Il se souvient encore de l’émotion qui l’a envahi, quelques mois plus tôt au Mexique, lors des phases qualificatives des Jeux paralympiques de Londres, porteuses d’espoir pour ce natif de Port-au-Prince. « Là, j’avais ressenti la force d’un président qui représente son pays, lorsque j’ai porté les couleurs d’Haïti », souffle-t-il, les yeux brillants.

C’est au Centre de réhabilitation Pascale Aurélie Toussaint de l’Hôpital de la Convention Baptiste de Quartier Morin, non loin du Cap Haïtien, que Léon Guesly a retrouvé la joie de vivre, après le séisme du 12 janvier.

« Ma maison à Port-au-Prince s’est effondrée sur ma famille toute entière, ce 12 janvier 2010. Mon épouse et mes huit enfants sont morts sur le champ. Moi, j’ai survécu par miracle », raconte-t-il, la voix chargée d’émotion. Paralysé des deux jambes après une grave lésion de la moelle épinière, son parcours du combattant commence. Transféré au Cap Haïtien pour y subir une opération chirurgicale, ses blessures prennent onze mois pour guérir. Les médecins lui disent qu’il ne remarchera jamais, mais il s’acharne et fait le tour des hôpitaux, du Cap Haïtien à Ouanaminthe, en passant par Saint Domingue. « J’étais dans un état vraiment critique, je crois que c’est Dieu qui a mis certaines personnes sur mon chemin », se souvient-il encore.

Son chemin s’illumine enfin quand il rencontre les responsables du Centre de réhabilitation Pascale Aurélie Toussaint, un centre spécialisé dans le traitement des lésions de la moelle épinière à Quartier Morin (Cap Haïtien). Fruit d’un partenariat entre l’Hôpital de la Convention Baptiste et l’ONG Haïti Hospital Appeal et financé en partie par la MINUSTAH à hauteur de 100.000 dollars US dans le cadre de ses Projets à Impact Rapide (QIPs), le Centre permet à Léon, ancien boxeur et sportif de nature, d’avoir accès à des soins adaptés.
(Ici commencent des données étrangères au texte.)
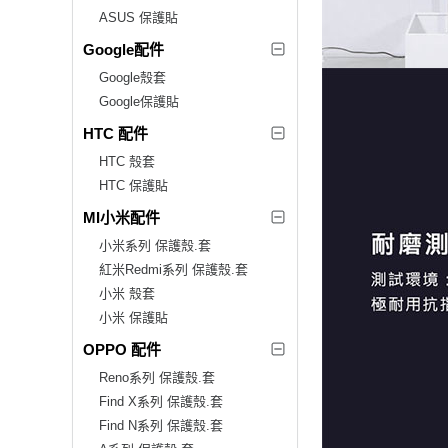
ASUS 保護貼
Google配件
Google殼套
Google保護貼
HTC 配件
HTC 殼套
HTC 保護貼
MI小米配件
小米系列 保護殼.套
紅米Redmi系列 保護殼.套
小米 殼套
小米 保護貼
OPPO 配件
Reno系列 保護殼.套
Find X系列 保護殼.套
Find N系列 保護殼.套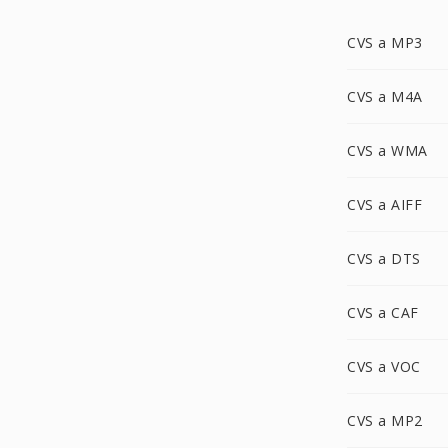
CVS a MP3
CVS a M4A
CVS a WMA
CVS a AIFF
CVS a DTS
CVS a CAF
CVS a VOC
CVS a MP2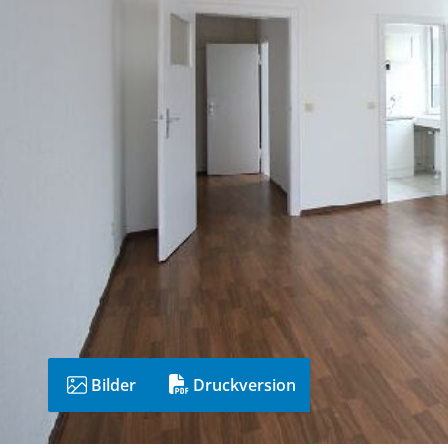
Bilder
Druckversion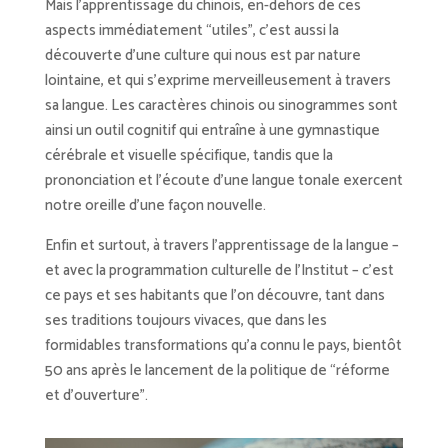
Mais l’apprentissage du chinois, en-dehors de ces
aspects immédiatement “utiles”, c’est aussi la
découverte d’une culture qui nous est par nature
lointaine, et qui s’exprime merveilleusement à travers
sa langue. Les caractères chinois ou sinogrammes sont
ainsi un outil cognitif qui entraîne à une gymnastique
cérébrale et visuelle spécifique, tandis que la
prononciation et l’écoute d’une langue tonale exercent
notre oreille d’une façon nouvelle.
Enfin et surtout, à travers l’apprentissage de la langue –
et avec la programmation culturelle de l’Institut – c’est
ce pays et ses habitants que l’on découvre, tant dans
ses traditions toujours vivaces, que dans les
formidables transformations qu’a connu le pays, bientôt
50 ans après le lancement de la politique de “réforme
et d’ouverture”.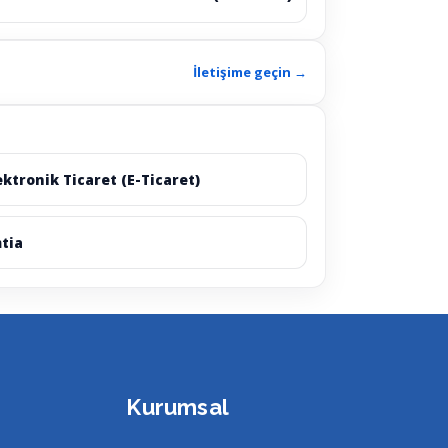
İletişime geçin →
ektronik Ticaret (E-Ticaret)
tia
Kurumsal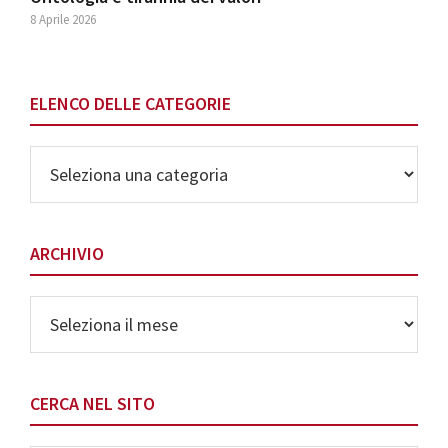
8 Aprile 2026
ELENCO DELLE CATEGORIE
Elenco
delle
Categorie
ARCHIVIO
Archivio
CERCA NEL SITO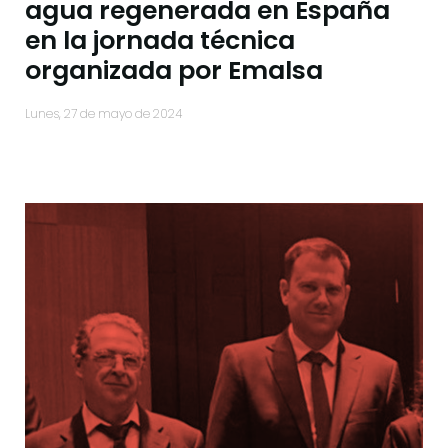
agua regenerada en España
en la jornada técnica
organizada por Emalsa
lunes, 27 de mayo de 2024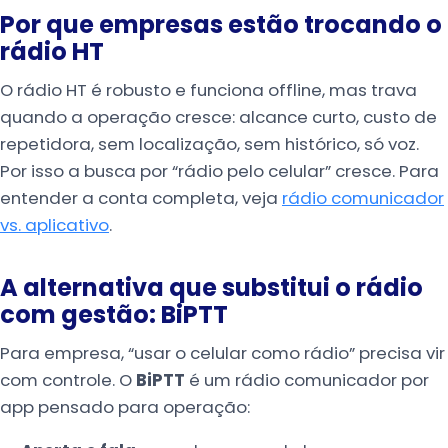
Por que empresas estão trocando o
rádio HT
O rádio HT é robusto e funciona offline, mas trava
quando a operação cresce: alcance curto, custo de
repetidora, sem localização, sem histórico, só voz.
Por isso a busca por “rádio pelo celular” cresce. Para
entender a conta completa, veja
rádio comunicador
vs. aplicativo
.
A alternativa que substitui o rádio
com gestão: BiPTT
Para empresa, “usar o celular como rádio” precisa vir
com controle. O
BiPTT
é um rádio comunicador por
app pensado para operação:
« Si aujourd’hui je suis vivant et si je peux à nouveau pratiquer le sport, si j’ai pu voyager et découvrir d’autres pays, c’est grâce aux soins que j’ai reçus au Centre », reconnaît, ému, le sportif au moral d’acier qui avoue n’avoir jamais pu rester en place depuis son enfance.

« Je veux ramener une médaille pour Haïti, c’est mon seul objectif », assène-t-il avec conviction, avant de s’élancer, à la force de ses bras, dans sa chaise roulante fuselée sur une longue piste de terre qui sert de lieu d’entraînement et d’entrée principale à l’établissement hospitalier. « J’ai confiance en moi-même, car la vie est toujours belle devant moi », sourit-il, couché dans son bolide métallisé.

Aux côtés de Léon Guesly, deux autres Haïtiens s’illustreront, pour la première fois dans l’histoire d’Haïti, lors de ces Jeux paralympiques. Il s’agit de Josué Cajuste (28 ans) et Nephtalie Jean Louis (33 ans), qui concourent respectivement au lancer du poids et au javelot.